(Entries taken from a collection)
((

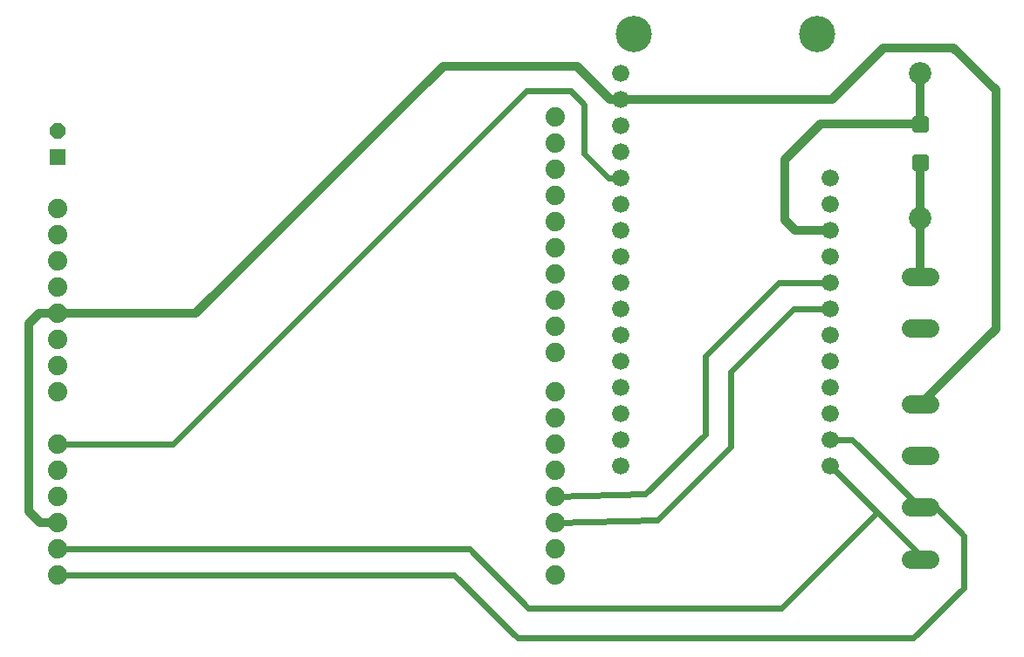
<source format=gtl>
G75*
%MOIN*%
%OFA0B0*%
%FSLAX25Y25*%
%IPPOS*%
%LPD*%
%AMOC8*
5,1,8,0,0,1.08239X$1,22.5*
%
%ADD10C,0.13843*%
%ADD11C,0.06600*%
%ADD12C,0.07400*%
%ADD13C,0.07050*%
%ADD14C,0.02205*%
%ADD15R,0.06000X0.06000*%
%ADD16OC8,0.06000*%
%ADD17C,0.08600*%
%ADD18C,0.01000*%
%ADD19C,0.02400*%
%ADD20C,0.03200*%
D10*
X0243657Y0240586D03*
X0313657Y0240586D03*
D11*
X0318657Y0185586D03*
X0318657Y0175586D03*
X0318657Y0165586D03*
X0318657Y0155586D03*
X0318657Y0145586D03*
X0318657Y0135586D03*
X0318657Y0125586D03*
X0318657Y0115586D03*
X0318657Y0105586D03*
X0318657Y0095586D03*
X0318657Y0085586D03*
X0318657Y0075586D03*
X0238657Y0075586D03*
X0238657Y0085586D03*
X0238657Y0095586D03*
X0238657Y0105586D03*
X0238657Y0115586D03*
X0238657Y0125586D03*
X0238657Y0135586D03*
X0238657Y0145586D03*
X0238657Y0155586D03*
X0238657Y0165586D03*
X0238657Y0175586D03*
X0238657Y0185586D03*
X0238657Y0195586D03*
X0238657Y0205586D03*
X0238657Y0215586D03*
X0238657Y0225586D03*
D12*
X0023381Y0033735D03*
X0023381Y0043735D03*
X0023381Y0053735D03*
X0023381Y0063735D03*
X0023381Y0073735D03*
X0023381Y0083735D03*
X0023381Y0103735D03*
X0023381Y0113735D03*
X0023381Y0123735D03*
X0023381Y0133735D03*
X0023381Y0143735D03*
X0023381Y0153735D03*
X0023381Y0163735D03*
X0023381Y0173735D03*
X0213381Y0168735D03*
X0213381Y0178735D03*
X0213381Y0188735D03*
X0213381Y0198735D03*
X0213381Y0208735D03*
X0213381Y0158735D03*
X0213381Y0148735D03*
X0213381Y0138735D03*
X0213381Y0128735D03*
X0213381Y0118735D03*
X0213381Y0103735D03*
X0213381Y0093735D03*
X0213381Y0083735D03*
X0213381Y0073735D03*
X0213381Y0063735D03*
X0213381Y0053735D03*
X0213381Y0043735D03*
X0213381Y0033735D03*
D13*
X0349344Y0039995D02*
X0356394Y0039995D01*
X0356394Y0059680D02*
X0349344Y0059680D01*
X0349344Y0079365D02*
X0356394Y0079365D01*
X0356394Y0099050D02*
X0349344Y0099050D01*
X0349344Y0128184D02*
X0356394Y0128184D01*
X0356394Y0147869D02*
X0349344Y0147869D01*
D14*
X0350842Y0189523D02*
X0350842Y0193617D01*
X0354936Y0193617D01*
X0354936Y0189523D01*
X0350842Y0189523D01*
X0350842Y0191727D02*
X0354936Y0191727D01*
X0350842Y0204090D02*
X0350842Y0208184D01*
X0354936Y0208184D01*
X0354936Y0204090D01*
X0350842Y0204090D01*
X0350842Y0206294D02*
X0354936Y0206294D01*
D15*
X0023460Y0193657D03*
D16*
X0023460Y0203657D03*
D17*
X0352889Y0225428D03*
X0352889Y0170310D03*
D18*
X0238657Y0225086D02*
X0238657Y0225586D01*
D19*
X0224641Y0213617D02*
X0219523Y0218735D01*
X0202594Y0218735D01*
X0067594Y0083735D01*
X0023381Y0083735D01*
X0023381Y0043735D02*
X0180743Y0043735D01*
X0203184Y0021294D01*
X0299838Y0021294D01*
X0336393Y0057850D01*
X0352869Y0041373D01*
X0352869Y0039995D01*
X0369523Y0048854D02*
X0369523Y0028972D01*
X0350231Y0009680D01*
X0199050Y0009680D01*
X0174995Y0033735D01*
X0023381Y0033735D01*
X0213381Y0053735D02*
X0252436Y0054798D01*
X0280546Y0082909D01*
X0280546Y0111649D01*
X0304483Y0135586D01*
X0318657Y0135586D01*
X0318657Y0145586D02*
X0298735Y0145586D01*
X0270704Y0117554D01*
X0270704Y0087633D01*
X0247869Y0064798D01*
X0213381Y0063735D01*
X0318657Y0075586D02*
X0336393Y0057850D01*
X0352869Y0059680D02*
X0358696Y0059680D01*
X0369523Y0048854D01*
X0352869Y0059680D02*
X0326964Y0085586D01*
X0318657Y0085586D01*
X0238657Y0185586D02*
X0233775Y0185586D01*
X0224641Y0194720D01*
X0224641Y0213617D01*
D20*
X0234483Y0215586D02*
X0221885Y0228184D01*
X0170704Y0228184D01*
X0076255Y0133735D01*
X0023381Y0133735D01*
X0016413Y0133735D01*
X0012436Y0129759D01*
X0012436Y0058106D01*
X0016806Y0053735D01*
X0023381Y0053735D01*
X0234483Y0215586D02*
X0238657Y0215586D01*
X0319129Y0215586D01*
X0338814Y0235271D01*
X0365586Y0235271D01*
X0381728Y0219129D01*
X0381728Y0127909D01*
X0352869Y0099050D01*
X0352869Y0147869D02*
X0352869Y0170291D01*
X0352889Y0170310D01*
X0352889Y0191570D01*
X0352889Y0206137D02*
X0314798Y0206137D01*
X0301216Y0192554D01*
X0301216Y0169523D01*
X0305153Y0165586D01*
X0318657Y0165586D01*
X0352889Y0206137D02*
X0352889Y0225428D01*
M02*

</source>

))

== Task goal ==
Please make an exact copy of the lines above from the line with "X0213381Y0053735D03*" through the line with "X0352889Y0191570D01*", both ends included.

== Solution to the problem ==
X0213381Y0053735D03*
X0213381Y0043735D03*
X0213381Y0033735D03*
D13*
X0349344Y0039995D02*
X0356394Y0039995D01*
X0356394Y0059680D02*
X0349344Y0059680D01*
X0349344Y0079365D02*
X0356394Y0079365D01*
X0356394Y0099050D02*
X0349344Y0099050D01*
X0349344Y0128184D02*
X0356394Y0128184D01*
X0356394Y0147869D02*
X0349344Y0147869D01*
D14*
X0350842Y0189523D02*
X0350842Y0193617D01*
X0354936Y0193617D01*
X0354936Y0189523D01*
X0350842Y0189523D01*
X0350842Y0191727D02*
X0354936Y0191727D01*
X0350842Y0204090D02*
X0350842Y0208184D01*
X0354936Y0208184D01*
X0354936Y0204090D01*
X0350842Y0204090D01*
X0350842Y0206294D02*
X0354936Y0206294D01*
D15*
X0023460Y0193657D03*
D16*
X0023460Y0203657D03*
D17*
X0352889Y0225428D03*
X0352889Y0170310D03*
D18*
X0238657Y0225086D02*
X0238657Y0225586D01*
D19*
X0224641Y0213617D02*
X0219523Y0218735D01*
X0202594Y0218735D01*
X0067594Y0083735D01*
X0023381Y0083735D01*
X0023381Y0043735D02*
X0180743Y0043735D01*
X0203184Y0021294D01*
X0299838Y0021294D01*
X0336393Y0057850D01*
X0352869Y0041373D01*
X0352869Y0039995D01*
X0369523Y0048854D02*
X0369523Y0028972D01*
X0350231Y0009680D01*
X0199050Y0009680D01*
X0174995Y0033735D01*
X0023381Y0033735D01*
X0213381Y0053735D02*
X0252436Y0054798D01*
X0280546Y0082909D01*
X0280546Y0111649D01*
X0304483Y0135586D01*
X0318657Y0135586D01*
X0318657Y0145586D02*
X0298735Y0145586D01*
X0270704Y0117554D01*
X0270704Y0087633D01*
X0247869Y0064798D01*
X0213381Y0063735D01*
X0318657Y0075586D02*
X0336393Y0057850D01*
X0352869Y0059680D02*
X0358696Y0059680D01*
X0369523Y0048854D01*
X0352869Y0059680D02*
X0326964Y0085586D01*
X0318657Y0085586D01*
X0238657Y0185586D02*
X0233775Y0185586D01*
X0224641Y0194720D01*
X0224641Y0213617D01*
D20*
X0234483Y0215586D02*
X0221885Y0228184D01*
X0170704Y0228184D01*
X0076255Y0133735D01*
X0023381Y0133735D01*
X0016413Y0133735D01*
X0012436Y0129759D01*
X0012436Y0058106D01*
X0016806Y0053735D01*
X0023381Y0053735D01*
X0234483Y0215586D02*
X0238657Y0215586D01*
X0319129Y0215586D01*
X0338814Y0235271D01*
X0365586Y0235271D01*
X0381728Y0219129D01*
X0381728Y0127909D01*
X0352869Y0099050D01*
X0352869Y0147869D02*
X0352869Y0170291D01*
X0352889Y0170310D01*
X0352889Y0191570D01*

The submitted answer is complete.